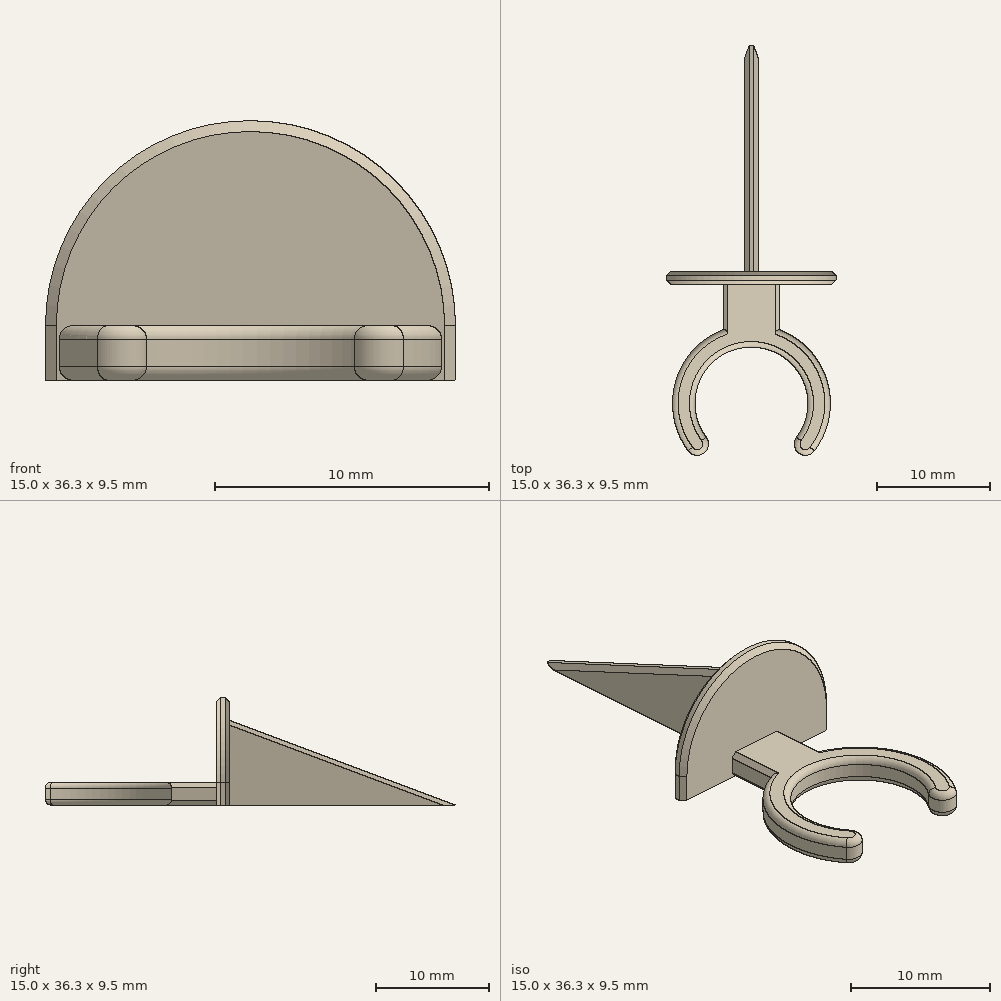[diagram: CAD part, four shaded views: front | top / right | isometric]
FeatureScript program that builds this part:
annotation { "Feature Type Name" : "Feature", "Feature Type Description" : "" }
export const myFeature = defineFeature(function(context is Context, id is Id, definition is map)
    precondition{}
    {
        {
            var Q0;
            Q0=qCreatedBy(makeId("Top.planeOp"),FACE);
            var sketch = newSketch(context, id + "F0", { "sketchPlane" : qUnion([Q0])});
            skArc(sketch, "E0", {"start": v(-4, -3) * mm, "mid": v(0, 5) * mm, "end": v(4, -3) * mm});
            skArc(sketch, "E1.0", {"start": v(-5.6, -4.2) * mm, "mid": v(0, 7) * mm, "end": v(5.6, -4.2) * mm});
            skLineSegment(sketch, "E2", {"start": v(0, 0) * mm, "end": v(-4, -3) * mm, "construction": true});
            skLineSegment(sketch, "E3", {"start": v(-4, -3) * mm, "end": v(-5.6, -4.2) * mm, "construction": true});
            skArc(sketch, "E4", {"start": v(-5.6, -4.2) * mm, "mid": v(-4.2, -4.4) * mm, "end": v(-4, -3) * mm});
            skArc(sketch, "E5", {"start": v(4, -3) * mm, "mid": v(4.2, -4.4) * mm, "end": v(5.6, -4.2) * mm});
            skSolve(sketch);
        }
        {
            var Q0;
            Q0=qCreatedBy(makeId("Top.planeOp"),FACE);
            var sketch = newSketch(context, id + "F1", { "sketchPlane" : qUnion([Q0])});
            skLineSegment(sketch, "E6.bottom", {"start": v(2.5, 6.54) * mm, "end": v(-2.5, 6.54) * mm});
            skLineSegment(sketch, "E6.top", {"start": v(2.5, 10.54) * mm, "end": v(-2.5, 10.54) * mm});
            skLineSegment(sketch, "E6.left", {"start": v(2.5, 6.54) * mm, "end": v(2.5, 10.54) * mm});
            skLineSegment(sketch, "E6.right", {"start": v(-2.5, 6.54) * mm, "end": v(-2.5, 10.54) * mm});
            skPoint(sketch, "E6.middle", {"position": v(0, 8.54) * mm});
            skLineSegment(sketch, "E7.bottom", {"start": v(7.5, 10.54) * mm, "end": v(-7.5, 10.54) * mm});
            skLineSegment(sketch, "E7.top", {"start": v(7.5, 11.74) * mm, "end": v(-7.5, 11.74) * mm});
            skLineSegment(sketch, "E7.left", {"start": v(7.5, 10.54) * mm, "end": v(7.5, 11.74) * mm});
            skLineSegment(sketch, "E7.right", {"start": v(-7.5, 10.54) * mm, "end": v(-7.5, 11.74) * mm});
            skPoint(sketch, "E7.middle", {"position": v(0, 11.14) * mm});
            skSolve(sketch);
        }
        {
            var Q0;
            Q0 = qSketchRegion(id + "F0", true);
            var Q1;
            Q1 = qSketchRegion(id + "F1", true);
            extrude(context, id + "F2", {"entities" : qUnion([Q0, Q1]), "depth" : 2 * mm, "offsetDistance" : 25 * mm});
        }
        {
            var Q0;
            Q0=makeQuery(id+"F2.opExtrude","SWEPT_BODY",BODY,{"disambiguationData":[OSD([sQuery(id+"F1.wireOp",EDGE,"E6.bottom"),sQuery(id+"F1.wireOp",EDGE,"E6.left"),sQuery(id+"F1.wireOp",EDGE,"E6.right"),sQuery(id+"F1.wireOp",EDGE,"E7.bottom"),sQuery(id+"F1.wireOp",EDGE,"E7.top"),sQuery(id+"F1.wireOp",EDGE,"E7.left"),sQuery(id+"F1.wireOp",EDGE,"E7.right")])]});
            var Q1;
            Q1=makeQuery(id+"F2.opExtrude","SWEPT_BODY",BODY,{"disambiguationData":[OSD([sQuery(id+"F0.wireOp",EDGE,"E0"),sQuery(id+"F0.wireOp",EDGE,"E1.0"),sQuery(id+"F0.wireOp",EDGE,"E4"),sQuery(id+"F0.wireOp",EDGE,"E5")])]});
            booleanBodies(context, id + "F3", {"operationType" : BooleanOperationType.UNION, "tools" : qUnion([Q0, Q1])});
        }
        {
            var Q0;
            Q0=makeQuery(id+"F2.opExtrude","SWEPT_FACE",FACE,{"disambiguationData":[OSD([sQuery(id+"F1.wireOp",EDGE,"E7.top")])]});
            var sketch = newSketch(context, id + "F4", { "sketchPlane" : qUnion([Q0])});
            skLineSegment(sketch, "E8.0", {"start": v(-7.5, 2) * mm, "end": v(-7.5, 0) * mm});
            skLineSegment(sketch, "E8.1", {"start": v(-7.5, 0) * mm, "end": v(7.5, 0) * mm});
            skLineSegment(sketch, "E8.2", {"start": v(7.5, 2) * mm, "end": v(7.5, 0) * mm});
            skArc(sketch, "E9", {"start": v(-7.5, 2) * mm, "mid": v(0, 9.5) * mm, "end": v(7.5, 2) * mm});
            skSolve(sketch);
        }
        {
            var Q0;
            Q0 = qSketchRegion(id + "F4", true);
            var Q1;
            {var subQ0=sQuery(id+"F1.wireOp",EDGE,"E7.bottom");Q1=makeQuery(id+"F2.opExtrude","SWEPT_FACE",FACE,{"disambiguationData":[OSD([subQ0]),TDD([makeQuery(id+"F1.imprint","IMPRINT",EDGE,{"disambiguationData":[TD([[makeQuery(id+"F1.imprint","INTERSECT",VERTEX,{"derivedFrom":[sQuery(id+"F1.wireOp",EDGE,"E6.left"),subQ0]}),1.0]])],"derivedFrom":subQ0})])]});}
            extrude(context, id + "F5", {"entities" : qUnion([Q0]), "operationType" : NewBodyOperationType.ADD, "endBound" : BoundingType.UP_TO_SURFACE, "oppositeDirection" : true, "depth" : 25 * mm, "endBoundEntityFace" : qUnion([Q1]), "offsetDistance" : 25 * mm});
        }
        {
            var Q0;
            Q0=qCreatedBy(makeId("Right.planeOp"),FACE);
            var sketch = newSketch(context, id + "F6", { "sketchPlane" : qUnion([Q0])});
            skLineSegment(sketch, "E10", {"start": v(11.74, 9.5) * mm, "end": v(11.74, 7.5) * mm, "construction": true});
            skLineSegment(sketch, "E11", {"start": v(11.74, 0) * mm, "end": v(31.74, 0) * mm});
            skLineSegment(sketch, "E12", {"start": v(31.74, 0) * mm, "end": v(11.74, 7.5) * mm});
            skLineSegment(sketch, "E13", {"start": v(11.74, 7.5) * mm, "end": v(11.74, 0) * mm});
            skSolve(sketch);
        }
        {
            var Q0;
            Q0 = qSketchRegion(id + "F6", true);
            extrude(context, id + "F7", {"entities" : qUnion([Q0]), "operationType" : NewBodyOperationType.ADD, "depth" : 0.6 * mm, "offsetDistance" : 25 * mm, "hasSecondDirection" : true, "secondDirectionOppositeDirection" : true, "secondDirectionDepth" : 0.6 * mm});
        }
        {
            var Q0;
            Q0=makeQuery(id+"F2.opExtrude","CAP_EDGE",EDGE,{"disambiguationData":[OSD([sQuery(id+"F0.wireOp",EDGE,"E4")])],"isStart":false});
            var Q1;
            Q1=makeQuery(id+"F2.opExtrude","CAP_EDGE",EDGE,{"disambiguationData":[OSD([sQuery(id+"F0.wireOp",EDGE,"E0")])],"isStart":false});
            var Q2;
            {var subQ0=sQuery(id+"F0.wireOp",EDGE,"E4");var subQ2=sQuery(id+"F0.wireOp",EDGE,"E1.0");Q2=makeQuery(id+"F3.opBoolean","SPLIT",EDGE,{"disambiguationData":[TD([makeQuery(id+"F2.opExtrude","SWEPT_FACE",FACE,{"disambiguationData":[OSD([subQ0])]})])],"derivedFrom":makeQuery(id+"F2.opExtrude","CAP_EDGE",EDGE,{"disambiguationData":[OSD([subQ2])],"isStart":false})});}
            var Q3;
            {var subQ0=sQuery(id+"F0.wireOp",EDGE,"E5");var subQ2=sQuery(id+"F0.wireOp",EDGE,"E1.0");Q3=makeQuery(id+"F3.opBoolean","SPLIT",EDGE,{"disambiguationData":[TD([makeQuery(id+"F2.opExtrude","SWEPT_FACE",FACE,{"disambiguationData":[OSD([subQ0])]})])],"derivedFrom":makeQuery(id+"F2.opExtrude","CAP_EDGE",EDGE,{"disambiguationData":[OSD([subQ2])],"isStart":false})});}
            var Q4;
            Q4=makeQuery(id+"F2.opExtrude","CAP_EDGE",EDGE,{"disambiguationData":[OSD([sQuery(id+"F0.wireOp",EDGE,"E5")])],"isStart":false});
            var Q5;
            Q5=makeQuery(id+"F2.opExtrude","CAP_EDGE",EDGE,{"disambiguationData":[OSD([sQuery(id+"F0.wireOp",EDGE,"E5")])],"isStart":true});
            var Q6;
            Q6=makeQuery(id+"F2.opExtrude","CAP_EDGE",EDGE,{"disambiguationData":[OSD([sQuery(id+"F0.wireOp",EDGE,"E4")])],"isStart":true});
            var Q7;
            Q7=makeQuery(id+"F2.opExtrude","CAP_EDGE",EDGE,{"disambiguationData":[OSD([sQuery(id+"F0.wireOp",EDGE,"E0")])],"isStart":true});
            var Q8;
            {var subQ1=sQuery(id+"F0.wireOp",EDGE,"E5");var subQ2=sQuery(id+"F0.wireOp",EDGE,"E1.0");Q8=makeQuery(id+"F3.opBoolean","SPLIT",EDGE,{"disambiguationData":[TD([makeQuery(id+"F2.opExtrude","SWEPT_FACE",FACE,{"disambiguationData":[OSD([subQ1])]})])],"derivedFrom":makeQuery(id+"F2.opExtrude","CAP_EDGE",EDGE,{"disambiguationData":[OSD([subQ2])],"isStart":true})});}
            var Q9;
            {var subQ1=sQuery(id+"F0.wireOp",EDGE,"E4");var subQ2=sQuery(id+"F0.wireOp",EDGE,"E1.0");Q9=makeQuery(id+"F3.opBoolean","SPLIT",EDGE,{"disambiguationData":[TD([makeQuery(id+"F2.opExtrude","SWEPT_FACE",FACE,{"disambiguationData":[OSD([subQ1])]})])],"derivedFrom":makeQuery(id+"F2.opExtrude","CAP_EDGE",EDGE,{"disambiguationData":[OSD([subQ2])],"isStart":true})});}
            fillet(context, id + "F8", {"entities" : qUnion([Q0, Q1, Q2, Q3, Q4, Q5, Q6, Q7, Q8, Q9]), "radius" : 0.5 * mm, "tangentPropagation" : true, "allowEdgeOverflow" : false});
        }
        {
            var Q0;
            Q0=makeQuery(id+"F2.opExtrude","CAP_EDGE",EDGE,{"disambiguationData":[OSD([sQuery(id+"F1.wireOp",EDGE,"E6.left")])],"isStart":false});
            var Q1;
            Q1=makeQuery(id+"F2.opExtrude","CAP_EDGE",EDGE,{"disambiguationData":[OSD([sQuery(id+"F1.wireOp",EDGE,"E6.right")])],"isStart":false});
            var Q2;
            Q2=makeQuery(id+"F2.opExtrude","CAP_EDGE",EDGE,{"disambiguationData":[OSD([sQuery(id+"F1.wireOp",EDGE,"E6.left")])],"isStart":true});
            var Q3;
            Q3=makeQuery(id+"F2.opExtrude","CAP_EDGE",EDGE,{"disambiguationData":[OSD([sQuery(id+"F1.wireOp",EDGE,"E6.right")])],"isStart":true});
            var Q4;
            Q4=makeQuery(id+"F2.opExtrude","SWEPT_EDGE",EDGE,{"disambiguationData":[OSD([sQuery(id+"F1.wireOp",EDGE,"E7.bottom"),sQuery(id+"F1.wireOp",EDGE,"E7.left")])]});
            var Q5;
            Q5=makeQuery(id+"F5.opExtrude","CAP_EDGE",EDGE,{"disambiguationData":[OSD([sQuery(id+"F4.wireOp",EDGE,"E9")])],"isStart":false});
            var Q6;
            Q6=makeQuery(id+"F2.opExtrude","SWEPT_EDGE",EDGE,{"disambiguationData":[OSD([sQuery(id+"F1.wireOp",EDGE,"E7.bottom"),sQuery(id+"F1.wireOp",EDGE,"E7.right")])]});
            var Q7;
            Q7=makeQuery(id+"F2.opExtrude","SWEPT_EDGE",EDGE,{"disambiguationData":[OSD([sQuery(id+"F1.wireOp",EDGE,"E7.top"),sQuery(id+"F1.wireOp",EDGE,"E7.left")])]});
            var Q8;
            Q8=makeQuery(id+"F5.opExtrude","CAP_EDGE",EDGE,{"disambiguationData":[OSD([sQuery(id+"F4.wireOp",EDGE,"E9")])],"isStart":true});
            var Q9;
            Q9=makeQuery(id+"F2.opExtrude","SWEPT_EDGE",EDGE,{"disambiguationData":[OSD([sQuery(id+"F1.wireOp",EDGE,"E7.top"),sQuery(id+"F1.wireOp",EDGE,"E7.right")])]});
            var Q10;
            Q10=makeQuery(id+"F7.opExtrude","CAP_EDGE",EDGE,{"disambiguationData":[OSD([sQuery(id+"F6.wireOp",EDGE,"E12")])],"isStart":true});
            var Q11;
            Q11=makeQuery(id+"F7.opExtrude","CAP_EDGE",EDGE,{"disambiguationData":[OSD([sQuery(id+"F6.wireOp",EDGE,"E12")])],"isStart":false});
            chamfer(context, id + "F9", {"entities" : qUnion([Q0, Q1, Q2, Q3, Q4, Q5, Q6, Q7, Q8, Q9, Q10, Q11]), "width" : 0.4 * mm, "tangentPropagation" : true});
        }
    });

────────────────

### Aim
Which lines in the items above contain the string "skPoint"? Copy each of them.

### Full solution
            skPoint(sketch, "E6.middle", {"position": v(0, 8.54) * mm});
            skPoint(sketch, "E7.middle", {"position": v(0, 11.14) * mm});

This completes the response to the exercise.